I’m not a park slope mom, but I am a mom in another brownstone neighborhood, and whether or not your kid gets playdates with other kids at a preschool age has nothing to do with your income. (In fact, most families with nannies are far richer than those with stay at home moms). Kids at age 2 and 3 don’t make their own playdates, the moms hang out and the kids play. And moms usually hang out with other moms, and not nannies, just like nannies usually make playdates with other nannies, and not moms. I worked part time and on my days home I often had playdates with nannies whom my kid’s part-time nanny had made friends with and that was fine, but the reality is, that I probably would not have made friends with the nannies at preschool on my own. When moms/caregivers stay at the playdates, it’s hard to call up someone and ask if your babysitter and kid can come over to their house to play. Maybe that makes the moms stuck-up because they should be socializing with the nannies just like they hang out with other moms, but the reality is that working moms aren’t hanging out with the nannies any more than the stay at home moms are, so both are equally snobbish, I guess.

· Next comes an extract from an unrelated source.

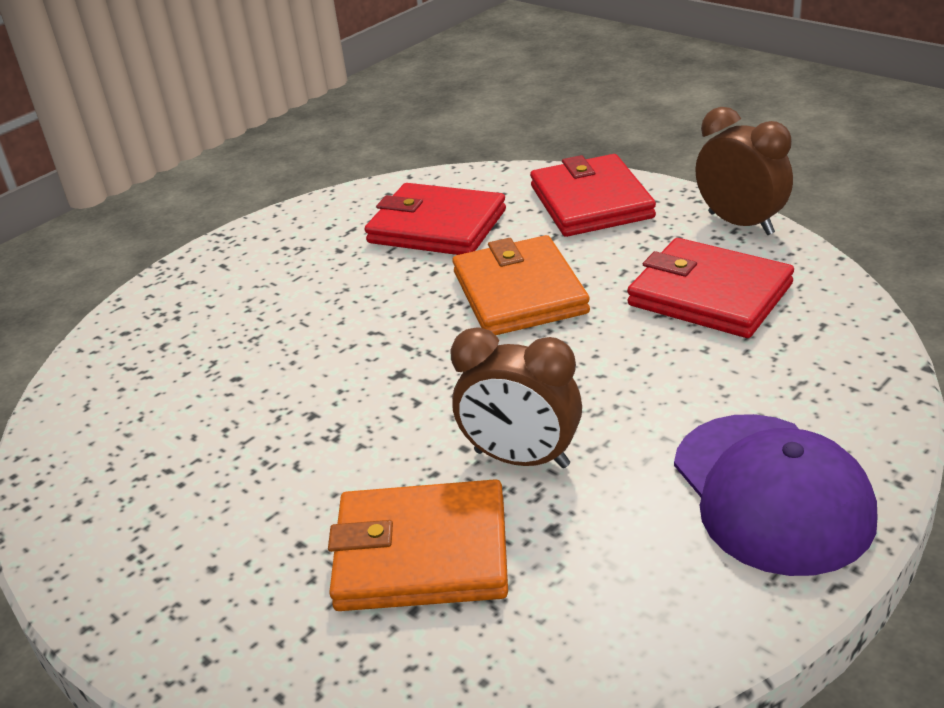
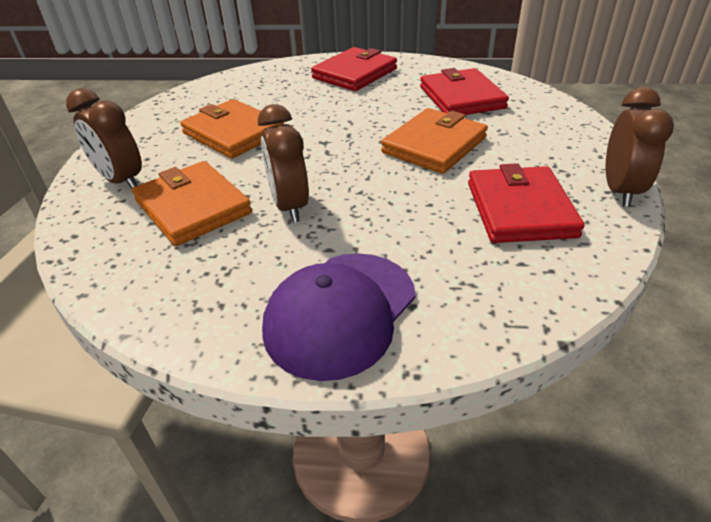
camera: 50 degrees right, 5 degrees up
red wallet [530,154,656,237] -> red wallet moved to [311,47,397,91]
none -> brown clock [66,88,142,188]
none -> orange wallet [180,99,284,159]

1:42–sorry, but that describes either the present and/or future state of most every neighborhood in NYC. Actually, all the negative posts about Park Slope could apply to most upper-middle-class/wealthy Manhattan or Brooklyn nabes. What’s the news here?
becasue there is no real community anymore, just single people trying to make a buck and fmailies trying to make a buck. old people are disregarded and thought more of real estate opportunities (when they expire) or as liabilities.
what makes a neighborhood great is different kinds of people, nannies, sahm, non sahm, singles, old people who don’;t truck off to work everyday leaving the neighborhood with built in watchdogs, kids, people who sit out front on their porches or stoops, knowing the deli owner, knowing the mailman. prices do not make or break the character of a neighborhood, people do and their attitudes.
Judging from some of the sick “mother” posts on here, NO WONDER the children today are growing up so fucked up.